Exercise instructions
Please return, word for word, the part of the Father Sergius review that opens with the words containing "Yakov Protazanov: Father" and closes with "more in Russia.".

Yakov Protazanov: Father Sergius (1917)



A movie made in 1917, just before the Russian Revolution. It would have been impossible to make this film in pre-Soviet Russia - it would have been impossible after the Revolution, either. It was a very thin time window when the making of Отец Сергий (Father Sergius) has been possible: in 1917 just before the Revolution. And just a few months after, the existence of this movie was no more tolerated. It had to wait for another two years to be released: in Poland, no more in Russia.

It is the adaptation of a well-known story written by Tolstoi: I had read it longtime ago, I have found it today on the web and read it again. A passionate story about the tragic paradox of human condition, serving your own demons even when trying to serve God.

A young noble, officer in the Russian imperial army, renounces to everything and goes to the monastery. All his ambition to raise in the ranks of society is converted in ardent desire to approach God. After a long, painful struggle for attending holiness he will succumb to the natural call of flash and find out that ambition never comes from God. At the end the hero will become a foul for the world, a foul for Christ. Will it be the true way this time?

Data pulled from a collection:
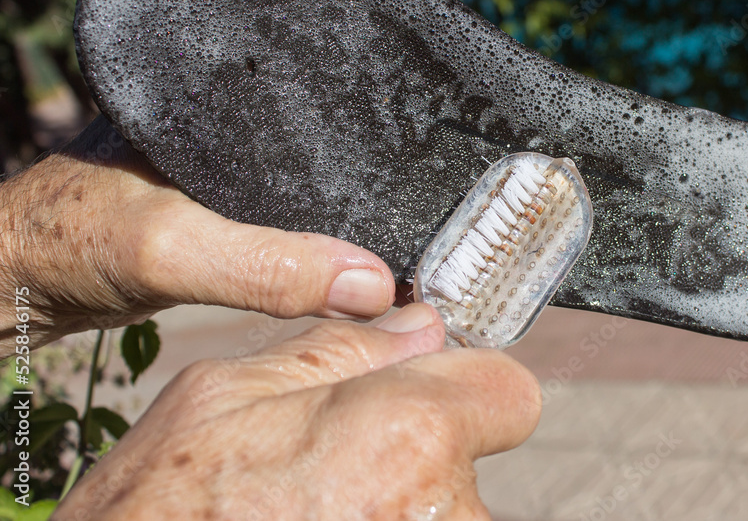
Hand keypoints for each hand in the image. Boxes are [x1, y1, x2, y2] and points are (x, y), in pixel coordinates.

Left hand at [0, 0, 452, 354]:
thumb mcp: (164, 249)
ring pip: (324, 64)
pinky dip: (366, 128)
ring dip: (382, 62)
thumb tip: (375, 281)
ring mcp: (239, 113)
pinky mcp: (248, 159)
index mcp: (199, 51)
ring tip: (443, 78)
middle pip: (321, 4)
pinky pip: (321, 124)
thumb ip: (260, 267)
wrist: (36, 278)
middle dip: (390, 0)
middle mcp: (224, 68)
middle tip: (450, 24)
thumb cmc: (73, 241)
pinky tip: (400, 153)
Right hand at [53, 303, 541, 519]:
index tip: (425, 405)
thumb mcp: (220, 397)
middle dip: (423, 457)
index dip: (465, 390)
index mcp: (407, 434)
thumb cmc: (156, 512)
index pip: (509, 392)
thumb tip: (418, 327)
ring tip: (312, 513)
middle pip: (473, 461)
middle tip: (333, 476)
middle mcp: (442, 512)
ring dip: (400, 509)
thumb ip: (337, 350)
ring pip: (447, 512)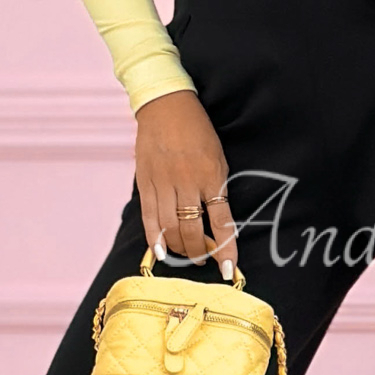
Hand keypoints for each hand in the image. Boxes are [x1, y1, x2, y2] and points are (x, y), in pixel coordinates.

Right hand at [132, 90, 238, 276]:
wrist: (165, 105)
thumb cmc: (197, 131)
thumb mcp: (218, 157)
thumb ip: (217, 188)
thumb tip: (217, 222)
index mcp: (211, 174)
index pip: (221, 220)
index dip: (225, 248)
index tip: (229, 268)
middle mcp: (187, 180)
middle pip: (192, 228)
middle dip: (200, 251)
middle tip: (205, 260)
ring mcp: (163, 181)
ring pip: (170, 227)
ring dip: (180, 247)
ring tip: (187, 255)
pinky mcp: (144, 181)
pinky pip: (149, 216)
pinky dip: (154, 237)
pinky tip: (160, 251)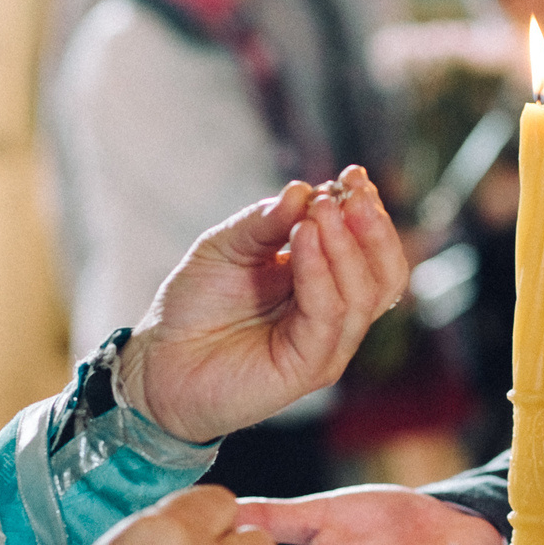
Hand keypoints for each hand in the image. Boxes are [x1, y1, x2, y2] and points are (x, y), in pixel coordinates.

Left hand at [118, 168, 406, 444]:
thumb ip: (264, 222)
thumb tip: (303, 190)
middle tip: (350, 190)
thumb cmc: (195, 306)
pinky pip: (327, 316)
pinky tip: (302, 238)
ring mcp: (324, 345)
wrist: (159, 362)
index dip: (370, 214)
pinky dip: (318, 273)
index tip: (353, 175)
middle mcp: (333, 316)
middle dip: (372, 228)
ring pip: (363, 296)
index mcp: (324, 285)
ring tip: (320, 210)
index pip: (371, 251)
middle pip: (384, 275)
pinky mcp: (306, 369)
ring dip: (345, 245)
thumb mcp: (227, 246)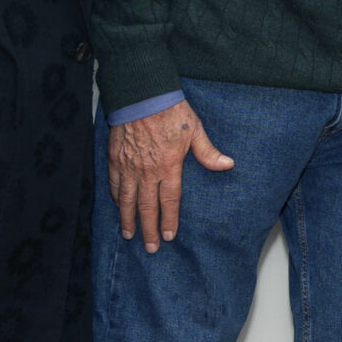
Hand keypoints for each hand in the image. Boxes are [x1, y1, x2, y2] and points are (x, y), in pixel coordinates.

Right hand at [109, 98, 233, 252]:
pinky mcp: (114, 157)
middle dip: (148, 229)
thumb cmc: (170, 110)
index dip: (169, 221)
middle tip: (149, 248)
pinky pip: (114, 183)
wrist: (141, 94)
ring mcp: (128, 165)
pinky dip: (116, 197)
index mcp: (168, 166)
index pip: (169, 201)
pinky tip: (118, 207)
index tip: (169, 237)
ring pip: (126, 199)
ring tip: (129, 235)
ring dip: (128, 219)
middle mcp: (146, 170)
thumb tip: (227, 164)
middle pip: (146, 207)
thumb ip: (208, 152)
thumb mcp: (195, 130)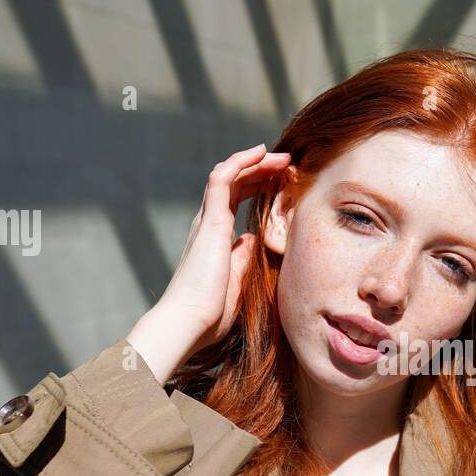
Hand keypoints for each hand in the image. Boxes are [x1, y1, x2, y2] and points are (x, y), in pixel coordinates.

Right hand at [127, 143, 290, 383]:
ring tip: (280, 156)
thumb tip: (252, 240)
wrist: (188, 323)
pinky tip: (260, 152)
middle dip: (261, 170)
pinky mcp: (210, 222)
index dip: (258, 185)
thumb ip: (242, 258)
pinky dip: (240, 161)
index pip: (236, 200)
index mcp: (215, 238)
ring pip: (229, 174)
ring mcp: (207, 221)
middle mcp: (208, 224)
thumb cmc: (210, 313)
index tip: (281, 180)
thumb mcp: (236, 281)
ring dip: (255, 161)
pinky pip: (222, 179)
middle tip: (287, 163)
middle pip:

Result for this exercise
Yakov Protazanov: Father Sergius (1917)



A movie made in 1917, just before the Russian Revolution. It would have been impossible to make this film in pre-Soviet Russia - it would have been impossible after the Revolution, either. It was a very thin time window when the making of Отец Сергий (Father Sergius) has been possible: in 1917 just before the Revolution. And just a few months after, the existence of this movie was no more tolerated. It had to wait for another two years to be released: in Poland, no more in Russia.